* **Information shown**:
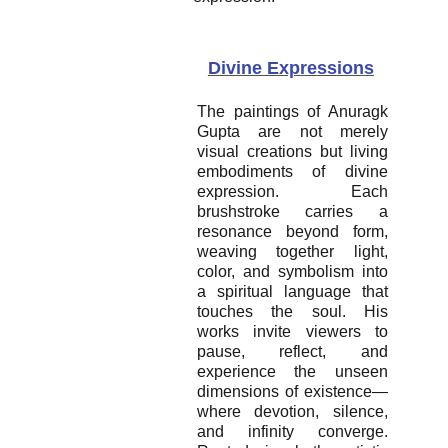
Divine Expressions
The paintings of Anuragk
Gupta are not merely
visual creations but living
embodiments of divine
expression. Each
brushstroke carries a
resonance beyond form,
weaving together light,
color, and symbolism into
a spiritual language that
touches the soul. His
works invite viewers to
pause, reflect, and
experience the unseen
dimensions of existence—
where devotion, silence,
and infinity converge.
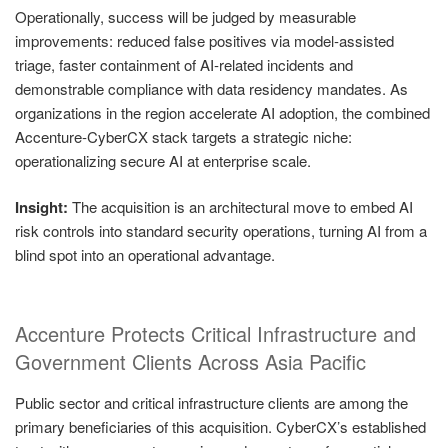
Operationally, success will be judged by measurable
improvements: reduced false positives via model‑assisted
triage, faster containment of AI‑related incidents and
demonstrable compliance with data residency mandates. As
organizations in the region accelerate AI adoption, the combined
Accenture‑CyberCX stack targets a strategic niche:
operationalizing secure AI at enterprise scale.
Insight:
The acquisition is an architectural move to embed AI
risk controls into standard security operations, turning AI from a
blind spot into an operational advantage.
Accenture Protects Critical Infrastructure and
Government Clients Across Asia Pacific
Public sector and critical infrastructure clients are among the
primary beneficiaries of this acquisition. CyberCX’s established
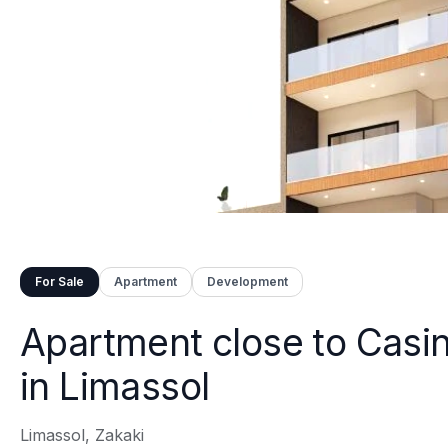
For Sale
Apartment
Development
Apartment close to Casi
in Limassol
Limassol, Zakaki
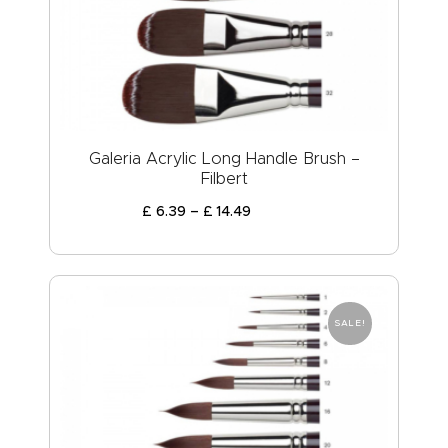
ABOUT US
Galeria Acrylic Long Handle Brush –
Filbert
£
6
.
39
–
£
14
.
49
SALE!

* **Exercise details**:
Scan the listing for the string "acquisition". Copy each line that has it.

* **Task result**:
The acquisition is an architectural move to embed AI
primary beneficiaries of this acquisition. CyberCX’s established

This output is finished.